There are a few bowyers who are focused on designing and building super efficient bows. Some of these bowyers are shooting a 500 grain arrow in excess of 150 fps out of 30# bows (those same bows are shooting standard 9gpp arrows 195fps).

That flies in the face of the general archery world’s belief system of what it takes in a bow to hunt large game…remember one of the earlier stated beliefs is that it requires a 45# bow minimum to hunt large game.

It is becoming apparent to those bowhunters who are harvesting game and investigating the actual performance of arrows in the field that arrows weighing 400 – 500 grains are a good range for hunting deer and other large game. As this, and the difference in bow efficiency becomes more widely recognized we may see bowyers not only stating the ASR on their bows, but also how fast that bow shoots a 500 grain arrow. That is what the archer really needs to know.

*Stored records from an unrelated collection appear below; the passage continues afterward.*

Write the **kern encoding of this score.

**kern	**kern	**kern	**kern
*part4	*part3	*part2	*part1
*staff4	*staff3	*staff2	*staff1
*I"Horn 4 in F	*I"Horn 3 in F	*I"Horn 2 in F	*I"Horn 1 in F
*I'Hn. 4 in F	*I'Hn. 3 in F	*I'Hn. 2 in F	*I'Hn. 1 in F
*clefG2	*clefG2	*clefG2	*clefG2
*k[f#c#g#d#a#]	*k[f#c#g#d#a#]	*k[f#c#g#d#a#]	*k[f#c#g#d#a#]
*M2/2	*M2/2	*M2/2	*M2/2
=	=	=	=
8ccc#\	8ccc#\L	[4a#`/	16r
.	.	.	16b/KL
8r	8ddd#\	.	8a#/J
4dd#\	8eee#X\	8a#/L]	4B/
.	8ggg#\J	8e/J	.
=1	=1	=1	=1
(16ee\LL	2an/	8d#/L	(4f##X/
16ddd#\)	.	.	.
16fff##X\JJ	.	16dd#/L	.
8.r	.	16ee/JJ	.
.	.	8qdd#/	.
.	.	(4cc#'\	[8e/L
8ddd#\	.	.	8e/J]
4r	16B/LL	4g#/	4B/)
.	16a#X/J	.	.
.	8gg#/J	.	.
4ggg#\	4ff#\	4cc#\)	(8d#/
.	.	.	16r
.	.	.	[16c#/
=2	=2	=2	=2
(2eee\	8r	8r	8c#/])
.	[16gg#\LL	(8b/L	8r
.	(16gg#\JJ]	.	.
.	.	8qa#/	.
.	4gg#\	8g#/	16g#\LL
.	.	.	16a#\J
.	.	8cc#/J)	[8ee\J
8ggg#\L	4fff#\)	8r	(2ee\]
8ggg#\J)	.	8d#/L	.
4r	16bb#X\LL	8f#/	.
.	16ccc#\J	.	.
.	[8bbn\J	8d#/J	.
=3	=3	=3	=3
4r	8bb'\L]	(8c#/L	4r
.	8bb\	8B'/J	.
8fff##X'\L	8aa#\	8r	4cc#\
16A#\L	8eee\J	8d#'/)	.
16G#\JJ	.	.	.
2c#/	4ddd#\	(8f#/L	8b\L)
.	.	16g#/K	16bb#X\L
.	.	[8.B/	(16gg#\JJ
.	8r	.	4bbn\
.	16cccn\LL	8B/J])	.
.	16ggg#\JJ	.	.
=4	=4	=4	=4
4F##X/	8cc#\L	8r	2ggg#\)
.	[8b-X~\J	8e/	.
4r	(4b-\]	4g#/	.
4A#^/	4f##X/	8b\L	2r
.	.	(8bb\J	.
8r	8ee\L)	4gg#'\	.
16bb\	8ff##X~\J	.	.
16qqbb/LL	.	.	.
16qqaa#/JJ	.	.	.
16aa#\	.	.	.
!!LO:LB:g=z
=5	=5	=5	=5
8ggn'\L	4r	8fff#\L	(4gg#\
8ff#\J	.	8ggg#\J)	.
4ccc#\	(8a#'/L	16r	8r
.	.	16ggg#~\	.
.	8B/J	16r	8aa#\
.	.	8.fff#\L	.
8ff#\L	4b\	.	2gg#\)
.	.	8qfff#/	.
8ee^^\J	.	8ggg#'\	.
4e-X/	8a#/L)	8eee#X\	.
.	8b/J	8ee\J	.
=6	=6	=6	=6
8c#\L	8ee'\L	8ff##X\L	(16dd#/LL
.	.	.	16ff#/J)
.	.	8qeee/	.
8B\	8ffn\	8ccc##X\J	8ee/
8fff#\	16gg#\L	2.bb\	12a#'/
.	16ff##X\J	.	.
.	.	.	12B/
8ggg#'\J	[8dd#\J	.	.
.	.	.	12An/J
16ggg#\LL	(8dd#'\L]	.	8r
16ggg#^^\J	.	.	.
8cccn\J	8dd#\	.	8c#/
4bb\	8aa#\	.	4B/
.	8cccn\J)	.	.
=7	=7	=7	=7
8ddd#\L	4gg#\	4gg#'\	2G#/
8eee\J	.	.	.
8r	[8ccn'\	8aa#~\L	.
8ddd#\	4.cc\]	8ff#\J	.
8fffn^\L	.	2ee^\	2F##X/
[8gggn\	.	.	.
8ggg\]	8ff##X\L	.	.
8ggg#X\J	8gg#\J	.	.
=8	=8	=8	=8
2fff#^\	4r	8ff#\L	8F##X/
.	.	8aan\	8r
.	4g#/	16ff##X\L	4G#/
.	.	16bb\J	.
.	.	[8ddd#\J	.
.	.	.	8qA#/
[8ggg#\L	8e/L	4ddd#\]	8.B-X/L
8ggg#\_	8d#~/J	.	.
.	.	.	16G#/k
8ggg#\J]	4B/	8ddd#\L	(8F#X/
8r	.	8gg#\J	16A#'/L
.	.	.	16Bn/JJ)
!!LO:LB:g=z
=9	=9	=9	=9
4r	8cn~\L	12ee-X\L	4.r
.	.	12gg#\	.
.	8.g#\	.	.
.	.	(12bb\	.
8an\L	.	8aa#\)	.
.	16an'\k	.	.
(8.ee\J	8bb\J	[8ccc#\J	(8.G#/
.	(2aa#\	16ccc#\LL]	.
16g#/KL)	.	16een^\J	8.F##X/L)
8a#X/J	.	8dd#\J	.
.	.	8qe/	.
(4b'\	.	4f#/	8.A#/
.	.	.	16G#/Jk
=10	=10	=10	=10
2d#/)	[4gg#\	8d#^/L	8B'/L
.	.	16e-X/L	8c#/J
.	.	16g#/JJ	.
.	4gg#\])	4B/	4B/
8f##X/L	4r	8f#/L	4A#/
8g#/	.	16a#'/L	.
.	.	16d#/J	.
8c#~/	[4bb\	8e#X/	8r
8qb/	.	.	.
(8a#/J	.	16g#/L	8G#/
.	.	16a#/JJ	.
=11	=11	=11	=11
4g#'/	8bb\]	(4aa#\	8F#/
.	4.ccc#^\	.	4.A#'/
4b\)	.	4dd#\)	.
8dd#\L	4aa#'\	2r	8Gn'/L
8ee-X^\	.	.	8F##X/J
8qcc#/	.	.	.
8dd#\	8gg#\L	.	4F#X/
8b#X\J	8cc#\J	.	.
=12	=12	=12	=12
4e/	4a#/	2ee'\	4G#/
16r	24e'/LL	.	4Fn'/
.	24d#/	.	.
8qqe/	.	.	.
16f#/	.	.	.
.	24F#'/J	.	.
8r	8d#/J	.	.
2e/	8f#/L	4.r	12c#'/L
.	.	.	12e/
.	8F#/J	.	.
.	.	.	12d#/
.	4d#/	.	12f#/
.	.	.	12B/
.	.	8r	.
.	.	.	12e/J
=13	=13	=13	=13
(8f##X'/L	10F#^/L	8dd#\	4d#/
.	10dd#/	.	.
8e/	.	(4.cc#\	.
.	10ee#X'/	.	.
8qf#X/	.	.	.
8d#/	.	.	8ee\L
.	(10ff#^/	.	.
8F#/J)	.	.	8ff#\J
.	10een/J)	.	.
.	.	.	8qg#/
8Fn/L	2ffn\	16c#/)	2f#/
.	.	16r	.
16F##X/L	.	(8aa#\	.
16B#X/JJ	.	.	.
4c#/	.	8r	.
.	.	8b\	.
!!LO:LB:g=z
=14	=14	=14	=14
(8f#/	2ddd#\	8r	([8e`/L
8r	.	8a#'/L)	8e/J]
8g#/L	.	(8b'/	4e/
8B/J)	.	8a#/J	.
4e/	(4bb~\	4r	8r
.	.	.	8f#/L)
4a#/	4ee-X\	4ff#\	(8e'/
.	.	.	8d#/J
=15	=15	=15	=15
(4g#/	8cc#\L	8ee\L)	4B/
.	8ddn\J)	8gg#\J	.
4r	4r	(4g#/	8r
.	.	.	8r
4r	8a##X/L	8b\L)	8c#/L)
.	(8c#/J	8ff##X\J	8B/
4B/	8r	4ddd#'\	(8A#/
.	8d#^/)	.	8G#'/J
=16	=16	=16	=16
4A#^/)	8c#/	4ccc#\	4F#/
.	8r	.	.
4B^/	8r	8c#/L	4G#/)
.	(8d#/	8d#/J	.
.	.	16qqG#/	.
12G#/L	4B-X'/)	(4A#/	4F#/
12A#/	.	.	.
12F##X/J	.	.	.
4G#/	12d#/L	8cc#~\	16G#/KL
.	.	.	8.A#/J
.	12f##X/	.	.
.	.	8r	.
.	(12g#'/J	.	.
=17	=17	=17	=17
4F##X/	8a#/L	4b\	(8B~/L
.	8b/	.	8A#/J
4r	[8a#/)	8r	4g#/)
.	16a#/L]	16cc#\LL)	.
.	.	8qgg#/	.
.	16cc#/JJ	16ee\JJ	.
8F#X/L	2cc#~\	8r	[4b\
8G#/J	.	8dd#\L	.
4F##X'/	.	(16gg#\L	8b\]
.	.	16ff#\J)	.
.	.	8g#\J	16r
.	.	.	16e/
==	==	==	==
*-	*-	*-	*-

The bottom line here could be stated that a bow’s Hunt-Ability can be determined by how fast it will shoot a 500 grain arrow. That takes it out of the realm of opinion and theory and puts it in the realm of specific performance. Of course one might want to verify that Art Young is qualified to make the statement he did.

As one’s attention turns in the direction of bow efficiency it becomes apparent that there are bows of much lighter draw weight that produce better results than some common bows of much heavier draw weight. Now a new option presents itself. An archer can have a bow that is easier to draw that will perform as well or better than a bow of say, 10# -20# heavier draw weight. No longer does a bow hunter have to buy a bow that is at or near his limit to pull to full draw. A bow that is a challenge to draw will not be conducive to practice sessions of 50 – 100 arrows per session. Muscle fatigue will not permit it. A bow that is easy to shoot will allow unlimited practice sessions and will not induce fatigue. An archer who can shoot more will enjoy it more and will become a better archer in the process. A better archer will be a more successful hunter. If an archer has only one bow, and uses it for everything, hunting, 3D competition, stump shooting, target practice and aerial shooting he or she will become much more proficient with their one, go to, favorite bow.

The Hunt-Ability of a bow is most dramatically affected by its efficiency. Find an efficient bow and find a friend. An efficient bow is likely to become a welcome companion in your archery world.